After reading my last post about “Genius”, a friend of mine sent me a link to this wonderful TED talk by Elizabeth Gilbert, author of “Eat, Pray, Love”. I think she makes some excellent points. Why do creative people have this reputation for being unstable, and prone to mental illness. We don’t even blink when we hear that an artist was somehow “undone” by their gifts.
Why does creativity seem to come with a bucket of anguish… What do you do after a “freakish success?”
How do you create a safe distance between the creative process and living a sane life?
According to Elizabeth Gilbert, the ancient Romans considered the creative spirit to be a “genius” which would kind of hang around an artist to protect the artist from the results of his or her work. If your work was brilliant, everyone knew that you had a genius helping you and so you couldn’t take all the credit. If it bombed, then you didn’t get all the blame either because your “genius” was just lame.
And artist was a human being taking “dictation from the divine”. It wasn’t a person BEING a genius. It was a human being HAVING a genius. A divine helper.
The shift happened when people started referring to artists as “a genius” instead of “having a genius”.

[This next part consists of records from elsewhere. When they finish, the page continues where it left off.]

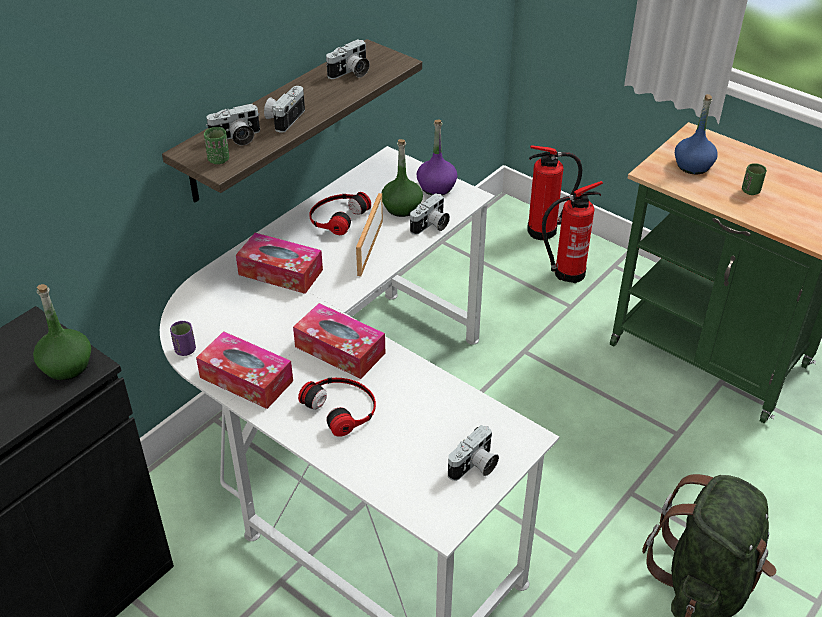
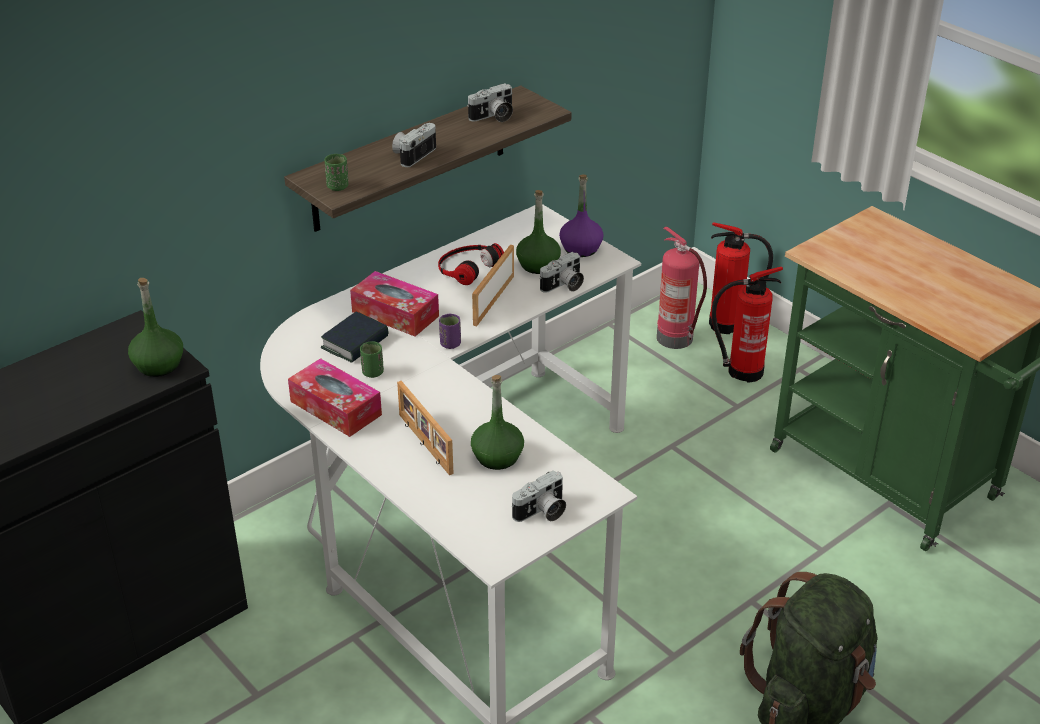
camera: 10 degrees right, 5 degrees down
purple cup [170,321,196,356] -> purple cup moved to [439,314,461,349]
camera [206,104,260,146] -> none
tissue box [293,303,385,379] -> none
headphones [298,377,376,437] -> picture frame [397,381,454,475]
blue bottle [675,94,718,174] -> none
green cup [742,163,767,195] -> green cup moved to [360,341,384,378]
none -> book [321,311,388,363]
none -> green bottle [471,375,524,470]
none -> fire extinguisher [657,227,707,349]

This is 18 minutes of pure gold!
On a totally different but related subject, I think the choice to have Julia Roberts Play her in the Movie adaptation of “Eat, Pray, Love” was a huge blunder. It should have been Helen Hunt. Julia was too serious and Elizabeth Gilbert is so full of life and humor and spark and spunk that the somber, stately Julia Roberts couldn’t quite convey it.
That’s awl I’m sayin’
have a great day!
– Mark
p.s. nothing against Julia Roberts… Just watch the video above to see why Helen Hunt would have been better. My “genius” is calling for a remake.